EXERCISE OBJECTIVE ▸ Reproduce the forum post about the short story word for word, from "Unread post by" up to and including "the short story.".

Devotion - Tidbit #7 The Short Story

Waiting for the Barbarians by ‎J.M. Coetzee

Moderators: Liz, fireflydances

User avatar
fireflydances
ONBC Moderator
Posts: 3568
Joined: Tue Apr 28, 2009 9:15 pm
Location: under a pile of books
Contact:
Status: Offline

Devotion - Tidbit #7 The Short Story

Unread post by fireflydances » Sat Oct 06, 2018 10:55 pm

The Short Story


Image




About a third of Devotion is a short story penned by Ms. Smith. We will be talking about her story during our discussion. This tidbit should be viewed as a tool, offering a quick review of the form known as the short story, its current status in the wider field of 21st century fiction, some notes on the organization of the short story, including its newer forms, and the art of reading the short story.

INPUT DATA ▸
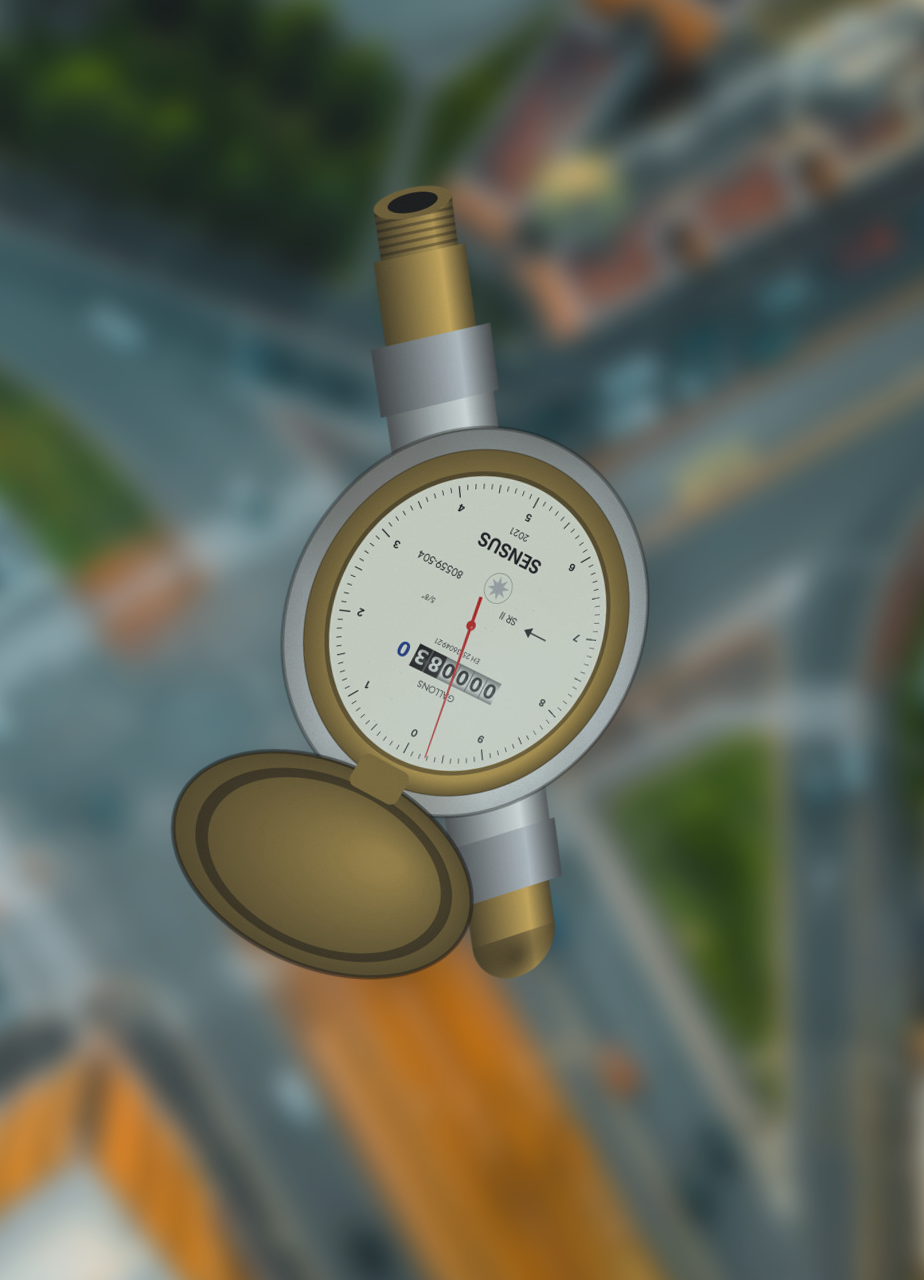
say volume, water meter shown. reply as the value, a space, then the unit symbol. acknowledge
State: 829.7 gal
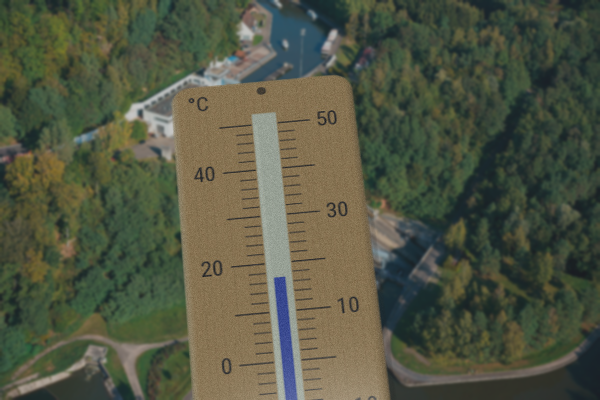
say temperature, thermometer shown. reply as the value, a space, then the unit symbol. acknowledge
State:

COMPLETED EXERCISE ▸
Unread post by fireflydances » Sat Oct 06, 2018 10:55 pm

The Short Story


Image




About a third of Devotion is a short story penned by Ms. Smith. We will be talking about her story during our discussion. This tidbit should be viewed as a tool, offering a quick review of the form known as the short story, its current status in the wider field of 21st century fiction, some notes on the organization of the short story, including its newer forms, and the art of reading the short story.